Comme pourrait le confirmer l’affaire des hormones flamandes, des filières bien organisées forment le bras armé du dopage. Selon le quotidien français L’Equipe, le modafinil prescrit à Kelli White aurait la même origine que les produits recommandés par un pseudo-nutritionniste au lanceur de poids américain C.J. Hunter, convaincu de dopage en 2000. En Italie, le récent procès du Pr Francesco Conconi a révélé une sorte de dopage d’Etat, profitant à des athlètes issus d’une kyrielle de disciplines et organisé sous le couvert de prétendues recherches scientifiques. En France, le procès Festina a révélé un dopage organisé comme il en existe vraisemblablement dans tous les groupes cyclistes professionnels.
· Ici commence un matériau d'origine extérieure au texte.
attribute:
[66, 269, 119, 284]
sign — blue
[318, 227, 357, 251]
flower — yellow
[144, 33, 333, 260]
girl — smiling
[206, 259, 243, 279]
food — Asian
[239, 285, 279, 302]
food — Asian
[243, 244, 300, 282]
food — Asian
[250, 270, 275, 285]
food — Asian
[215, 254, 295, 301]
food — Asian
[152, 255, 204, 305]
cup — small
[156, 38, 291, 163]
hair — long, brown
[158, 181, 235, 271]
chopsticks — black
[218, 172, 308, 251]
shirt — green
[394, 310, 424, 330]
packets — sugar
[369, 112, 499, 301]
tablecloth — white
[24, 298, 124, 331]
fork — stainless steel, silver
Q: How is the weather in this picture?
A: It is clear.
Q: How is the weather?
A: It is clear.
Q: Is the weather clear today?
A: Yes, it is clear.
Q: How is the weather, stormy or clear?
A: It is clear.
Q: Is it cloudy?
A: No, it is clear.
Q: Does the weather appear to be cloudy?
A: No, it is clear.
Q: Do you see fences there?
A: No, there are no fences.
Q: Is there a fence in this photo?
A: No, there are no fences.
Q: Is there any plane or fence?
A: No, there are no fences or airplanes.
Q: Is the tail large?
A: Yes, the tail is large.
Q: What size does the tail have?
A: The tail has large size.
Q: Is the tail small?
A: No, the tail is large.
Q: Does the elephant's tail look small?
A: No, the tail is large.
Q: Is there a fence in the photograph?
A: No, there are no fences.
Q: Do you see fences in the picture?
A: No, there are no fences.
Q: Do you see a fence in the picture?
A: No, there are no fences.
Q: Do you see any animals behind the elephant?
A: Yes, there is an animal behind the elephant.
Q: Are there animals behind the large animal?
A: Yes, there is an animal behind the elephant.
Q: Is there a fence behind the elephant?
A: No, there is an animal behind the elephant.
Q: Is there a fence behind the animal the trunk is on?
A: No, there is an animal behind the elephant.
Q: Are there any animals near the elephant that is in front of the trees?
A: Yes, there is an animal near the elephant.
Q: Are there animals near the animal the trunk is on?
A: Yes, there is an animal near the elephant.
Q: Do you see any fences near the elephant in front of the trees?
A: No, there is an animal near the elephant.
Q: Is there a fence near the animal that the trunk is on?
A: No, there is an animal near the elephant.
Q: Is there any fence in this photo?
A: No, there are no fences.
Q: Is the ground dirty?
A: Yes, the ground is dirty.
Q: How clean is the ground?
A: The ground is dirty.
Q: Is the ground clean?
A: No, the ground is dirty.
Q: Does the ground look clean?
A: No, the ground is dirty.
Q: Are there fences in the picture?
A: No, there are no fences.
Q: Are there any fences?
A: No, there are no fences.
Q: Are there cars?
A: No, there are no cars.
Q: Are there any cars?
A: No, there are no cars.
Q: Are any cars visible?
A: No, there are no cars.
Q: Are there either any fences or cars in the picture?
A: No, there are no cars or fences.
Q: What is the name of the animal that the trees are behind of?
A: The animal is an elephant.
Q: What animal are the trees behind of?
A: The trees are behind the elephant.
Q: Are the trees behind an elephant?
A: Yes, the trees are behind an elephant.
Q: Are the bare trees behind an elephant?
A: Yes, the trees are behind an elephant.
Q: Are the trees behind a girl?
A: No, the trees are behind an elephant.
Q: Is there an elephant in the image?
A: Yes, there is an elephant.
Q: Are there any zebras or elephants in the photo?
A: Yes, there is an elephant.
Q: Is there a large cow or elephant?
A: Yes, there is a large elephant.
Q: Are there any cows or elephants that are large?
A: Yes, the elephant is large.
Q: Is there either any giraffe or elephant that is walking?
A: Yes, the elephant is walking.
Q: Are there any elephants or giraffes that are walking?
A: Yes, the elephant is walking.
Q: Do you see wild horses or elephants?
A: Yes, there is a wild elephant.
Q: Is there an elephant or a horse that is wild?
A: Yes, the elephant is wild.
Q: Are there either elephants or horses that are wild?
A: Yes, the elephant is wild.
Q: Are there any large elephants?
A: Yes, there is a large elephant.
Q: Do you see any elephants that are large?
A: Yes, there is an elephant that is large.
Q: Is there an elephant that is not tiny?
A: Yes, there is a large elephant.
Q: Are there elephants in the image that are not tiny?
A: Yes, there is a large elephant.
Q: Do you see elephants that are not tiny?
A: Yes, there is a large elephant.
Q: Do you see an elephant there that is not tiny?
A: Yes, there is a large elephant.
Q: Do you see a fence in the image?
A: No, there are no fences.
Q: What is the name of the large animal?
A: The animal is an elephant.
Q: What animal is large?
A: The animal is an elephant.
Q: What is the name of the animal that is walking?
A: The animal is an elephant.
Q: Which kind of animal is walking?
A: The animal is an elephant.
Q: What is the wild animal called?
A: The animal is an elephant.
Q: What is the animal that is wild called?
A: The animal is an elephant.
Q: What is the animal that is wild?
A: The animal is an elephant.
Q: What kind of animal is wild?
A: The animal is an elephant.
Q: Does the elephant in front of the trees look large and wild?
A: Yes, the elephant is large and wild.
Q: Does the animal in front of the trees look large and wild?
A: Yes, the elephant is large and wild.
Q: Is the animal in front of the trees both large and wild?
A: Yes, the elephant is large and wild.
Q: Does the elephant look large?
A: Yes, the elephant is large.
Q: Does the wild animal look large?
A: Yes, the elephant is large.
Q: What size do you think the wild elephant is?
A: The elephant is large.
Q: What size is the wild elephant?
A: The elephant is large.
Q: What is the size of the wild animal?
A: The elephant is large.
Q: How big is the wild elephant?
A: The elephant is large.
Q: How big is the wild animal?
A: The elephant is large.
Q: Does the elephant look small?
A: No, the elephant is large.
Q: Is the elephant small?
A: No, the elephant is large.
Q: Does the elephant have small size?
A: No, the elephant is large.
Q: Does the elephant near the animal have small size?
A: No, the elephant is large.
Et dans les grandes équipes de football, où la préparation physique est secrètement assistée par des pharmacologues à l’affût de la moindre découverte.
» Laissons-les faire ! s’exclame le Dr Charly Chapelle, médecin du sport. Il n’y aura jamais de moyens financiers suffisants pour contrer une telle armada. Les jeunes à la recherche d’un petit adjuvant dénicheront toujours un circuit parallèle pour s’approvisionner. Tout l’argent disponible devrait donc être investi dans la prévention : au moins, ainsi, les jeunes seraient sensibilisés aux dangers et à la toxicité des produits. » Il faut dire que les labos clandestins sont à la pointe de la technologie, comme le démontrent l’irruption de nouveaux produits » masquants » (indétectables), le retour des transfusions de sang ou la découverte de la molécule RS-13, encore plus performante que l’EPO. Coffrer des dealers, améliorer la détection du fléau : certes, les autorités internationales du sport ont décroché quelques victoires retentissantes ; toutefois, le combat reste inégal.
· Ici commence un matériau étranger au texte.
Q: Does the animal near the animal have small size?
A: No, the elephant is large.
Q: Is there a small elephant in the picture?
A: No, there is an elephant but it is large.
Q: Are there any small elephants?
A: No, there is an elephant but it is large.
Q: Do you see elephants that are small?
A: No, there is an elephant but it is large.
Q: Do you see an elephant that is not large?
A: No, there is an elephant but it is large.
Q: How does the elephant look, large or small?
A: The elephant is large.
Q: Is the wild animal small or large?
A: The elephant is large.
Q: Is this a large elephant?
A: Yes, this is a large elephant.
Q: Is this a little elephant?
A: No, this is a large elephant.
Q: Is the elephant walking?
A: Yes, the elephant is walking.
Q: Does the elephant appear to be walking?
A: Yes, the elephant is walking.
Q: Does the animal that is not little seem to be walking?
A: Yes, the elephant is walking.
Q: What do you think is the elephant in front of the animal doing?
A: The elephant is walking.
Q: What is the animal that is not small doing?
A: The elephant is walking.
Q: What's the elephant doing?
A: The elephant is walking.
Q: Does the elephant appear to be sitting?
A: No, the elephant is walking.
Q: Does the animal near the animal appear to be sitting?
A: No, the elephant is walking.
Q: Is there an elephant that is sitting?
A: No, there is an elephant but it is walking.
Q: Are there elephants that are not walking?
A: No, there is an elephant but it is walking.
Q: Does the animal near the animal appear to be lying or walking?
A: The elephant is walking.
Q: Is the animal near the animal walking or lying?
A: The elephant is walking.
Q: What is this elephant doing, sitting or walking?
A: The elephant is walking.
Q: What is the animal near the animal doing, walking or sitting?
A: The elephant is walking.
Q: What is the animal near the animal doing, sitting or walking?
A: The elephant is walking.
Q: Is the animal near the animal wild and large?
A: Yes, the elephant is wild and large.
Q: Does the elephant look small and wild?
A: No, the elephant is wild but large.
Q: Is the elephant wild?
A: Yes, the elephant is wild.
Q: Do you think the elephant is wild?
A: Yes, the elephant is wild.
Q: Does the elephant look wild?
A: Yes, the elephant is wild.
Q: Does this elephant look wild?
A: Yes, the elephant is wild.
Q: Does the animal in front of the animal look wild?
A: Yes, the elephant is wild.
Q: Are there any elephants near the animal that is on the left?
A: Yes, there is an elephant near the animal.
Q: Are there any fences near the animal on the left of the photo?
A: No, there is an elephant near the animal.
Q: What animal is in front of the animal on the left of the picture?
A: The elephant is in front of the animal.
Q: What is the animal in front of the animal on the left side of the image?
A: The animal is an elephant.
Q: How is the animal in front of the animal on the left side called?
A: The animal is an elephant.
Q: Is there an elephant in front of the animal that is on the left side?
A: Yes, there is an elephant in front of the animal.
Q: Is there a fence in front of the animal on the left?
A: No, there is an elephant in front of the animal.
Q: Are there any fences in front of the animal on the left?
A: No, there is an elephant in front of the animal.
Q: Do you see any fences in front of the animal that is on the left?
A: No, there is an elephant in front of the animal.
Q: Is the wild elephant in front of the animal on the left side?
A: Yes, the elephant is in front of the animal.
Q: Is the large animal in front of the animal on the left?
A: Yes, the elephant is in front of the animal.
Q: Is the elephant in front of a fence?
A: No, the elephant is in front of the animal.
» A la télé, j’ai vu la détresse du père de Museeuw. J’éprouve toujours le même embarras quand la justice fait un ôcarton » contre des sportifs. C’est injuste, car on en fait des victimes expiatoires qui semblent insignifiantes tant les pratiques de dopage sont répandues, raconte le Pr Jean-Paul Escande, ancien patron français de la lutte antidopage et auteur d’un récent pamphlet sur la question. La lutte contre le dopage piétine, mais… on avance. Il faudrait toutefois revoir les examens d’urine : ils sont tellement inutiles que cela en devient ridicule. D’autre part, il convient de porter l’effort contre les prescripteurs de substances dangereuses, qu’ils soient isolés ou institutionnels. » Face à un tel problème de société, il faudrait faire preuve d’une réelle volonté politique, à l’échelle internationale. La création de l’Agence mondiale antidopage (AMA), en 1999, et l’organisation d’une grande conférence internationale sur le sujet, en mars dernier, constituent assurément un pas dans la bonne direction. Mais, à un an des Jeux d’Athènes, où les Etats iront cyniquement à la pêche aux médailles, il reste du pain sur la planche. De nombreux pays rechignent à financer l’AMA. Son » code mondial » n’est pas encore contraignant, ce qui maintient le risque de règles contradictoires d’un pays à l’autre, d’une discipline à l’autre. Même l’uniformisation des produits interdits, des contrôles ou des sanctions n’a pas été de tout repos : les pays les plus téméraires lui reprochent un nivellement vers le bas.